Sabemos que el ejercicio es bueno para nosotros, y las personas con  enfermedad de Parkinson (EP) no son una excepción. El ejercicio debe considerarse una parte estándar del tratamiento. Más allá de los beneficios para la salud física y el estado de ánimo, una nueva investigación en animales muestra que el ejercicio físico puede incluso proteger la salud de las células de dopamina existentes en los animales, y lo mismo puede ser cierto para los humanos.

Table of Contents

Beneficios

Los estudios en humanos y animales han demostrado que el ejercicio físico, particularmente el ejercicio aeróbico, como caminar, correr, nadar, andar en bicicleta promueve la liberación de factores neurotróficos: sustancias químicas que bañan las células del cerebro con nutrientes que ayudan a las células del cerebro a resistir la degeneración y a establecer conexiones con otros células del cerebro.

Además, el ejercicio aeróbico aumenta la cantidad de sangre y oxígeno en el cerebro, mejorando así prácticamente todas las funciones del cerebro. Décadas de trabajo científico sobre el ejercicio y el cerebro nos han enseñado que la actividad física intensiva aumenta la tendencia de las células cerebrales a establecer conexiones con otras células cerebrales, mejorando así la función cerebral y, a la inversa, las reducciones en la actividad física conducen a reducciones en la actividad de las células cerebrales y el cerebro. Interconectividad celular. Ese antiguo principio de “usarlo o perderlo” puede aplicarse aquí. Así que haz ejercicio.

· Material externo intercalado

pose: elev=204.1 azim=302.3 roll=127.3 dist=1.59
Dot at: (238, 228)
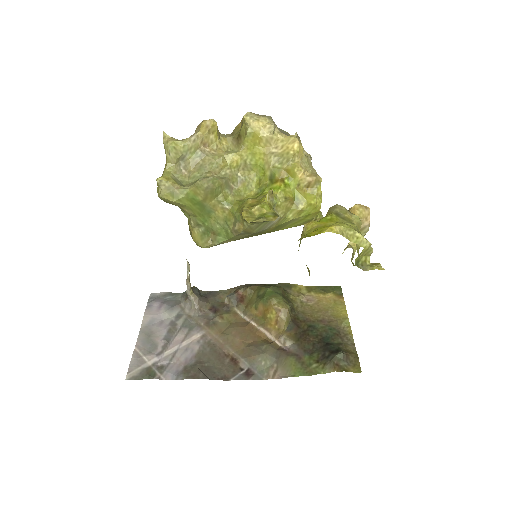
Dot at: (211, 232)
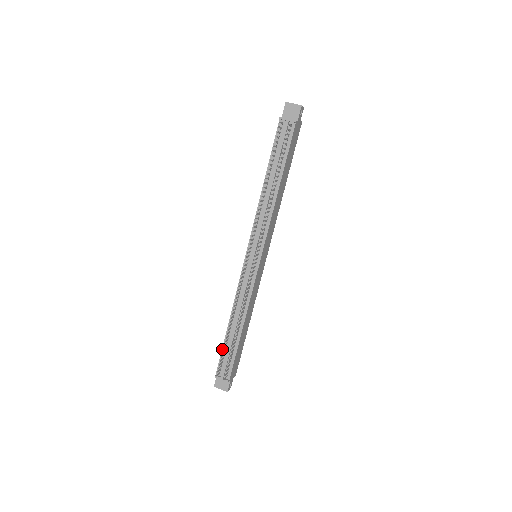
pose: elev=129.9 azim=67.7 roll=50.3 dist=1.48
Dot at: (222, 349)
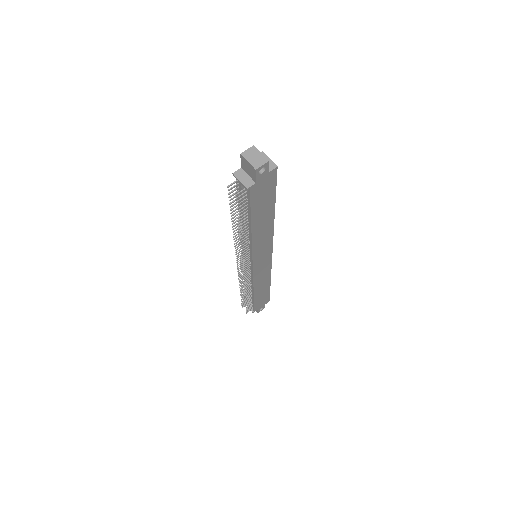
Dot at: occluded
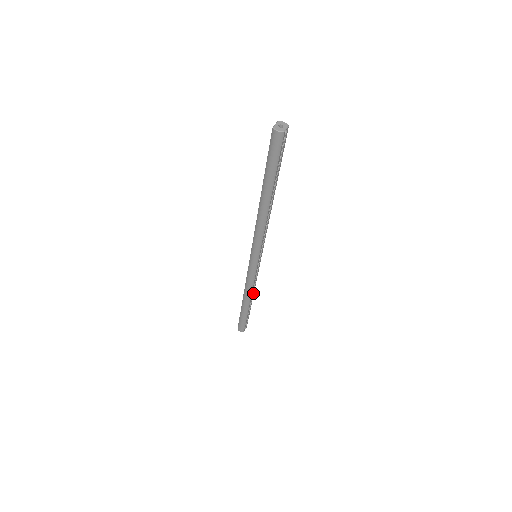
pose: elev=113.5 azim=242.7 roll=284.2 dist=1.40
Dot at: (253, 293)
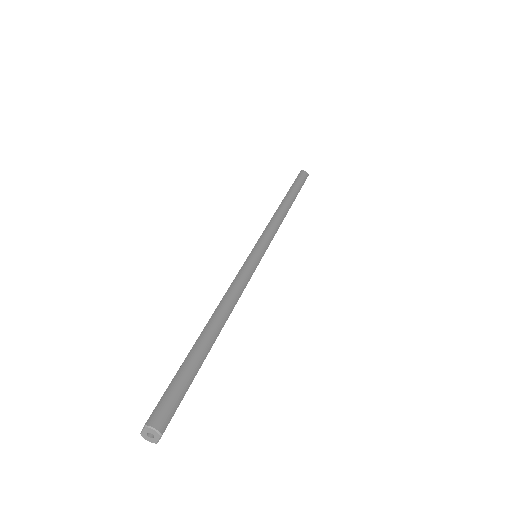
Dot at: (286, 213)
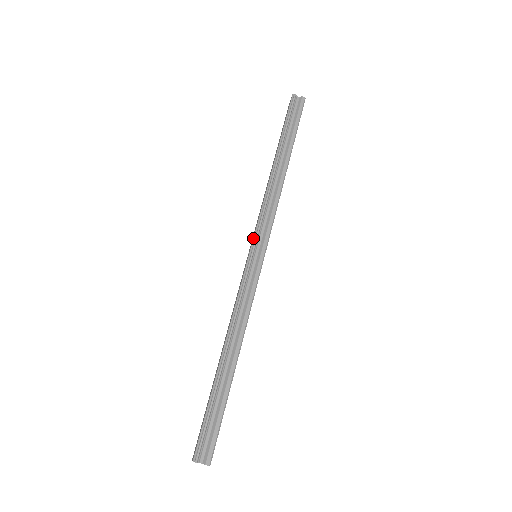
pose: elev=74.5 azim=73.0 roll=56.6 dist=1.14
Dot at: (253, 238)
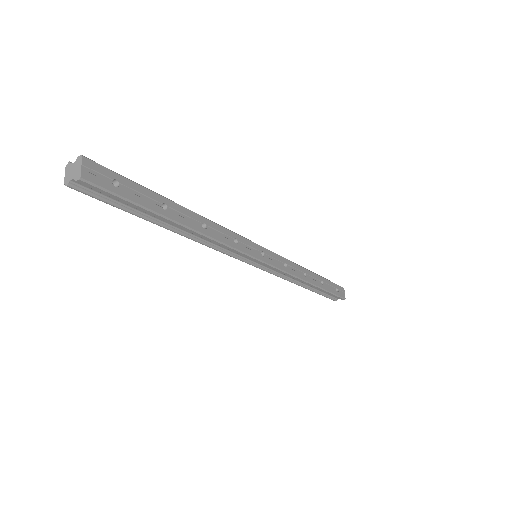
Dot at: (240, 260)
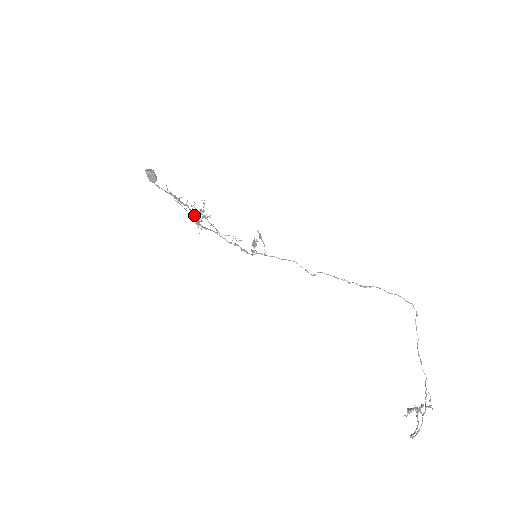
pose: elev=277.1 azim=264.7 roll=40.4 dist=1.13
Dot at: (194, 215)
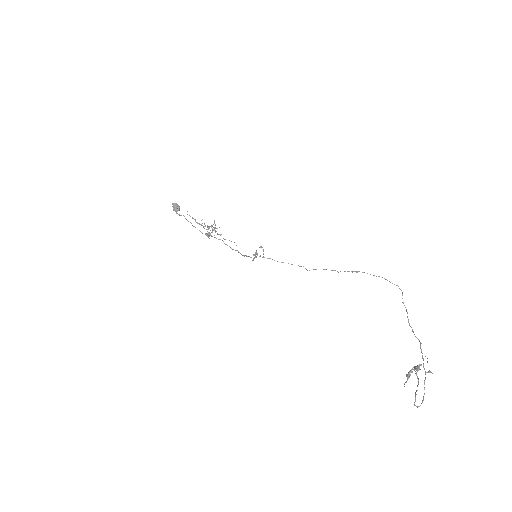
Dot at: occluded
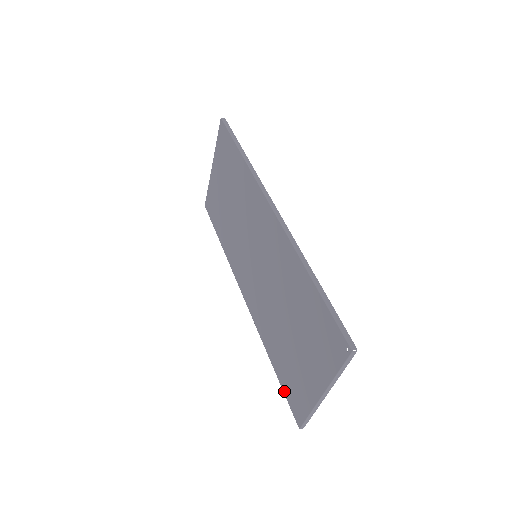
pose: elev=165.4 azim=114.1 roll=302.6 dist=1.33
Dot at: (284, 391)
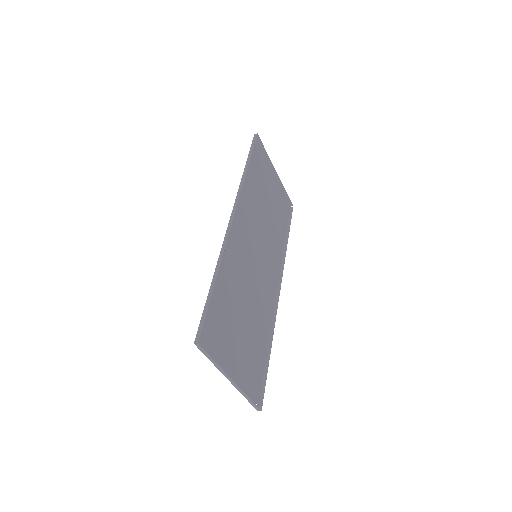
Dot at: (261, 376)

Los estudios de programas de tratamiento de ejercicios con EP han demostrado de manera bastante concluyente que el ejercicio mejora el funcionamiento físico, la fuerza, el equilibrio y la velocidad de la marcha. También hay evidencia de que el ejercicio mejora el estado de ánimo y la sensación más general de que la calidad de vida es buena. Una serie de estudios ha demostrado que el ejercicio también puede mejorar su capacidad mental y mental .

Empezando

Lo primero que debe hacer es ponerse en contacto con su médico, quien puede ponerlo en contacto con un fisioterapeuta. Su médico y fisioterapeuta pueden diseñar un programa de ejercicios que sea seguro para usted y que le brinde el máximo beneficio.

En general, todos los ejercicios deben comenzar con una sesión de calentamiento y estiramiento / flexibilidad en la que se estiren sistemáticamente y con suavidad todos los grupos musculares rígidos. Después del período de calentamiento, puede comenzar la sesión de ejercicios propiamente dicha. Debería consistir en algún ejercicio aeróbico para que puedas aumentar tu ritmo cardíaco durante unos 20 minutos aproximadamente. Existe un rango establecido para la frecuencia cardíaca para cada grupo de edad. Puede obtener esta información de su médico.

Los programas de ejercicio han sido diseñados específicamente para personas con EP. Muchas organizaciones nacionales de DP han creado programas y herramientas para ayudarlo a comenzar con el ejercicio. Consulte la Fundación de la Enfermedad de Parkinson (PDF) y la Asociación Americana de la Enfermedad de Parkinson (ADPA). Estas organizaciones tienen folletos gratuitos sobre ejercicios, así como programas multimedia como videos, DVD y transmisiones web que describen programas detallados de ejercicios para personas con EP.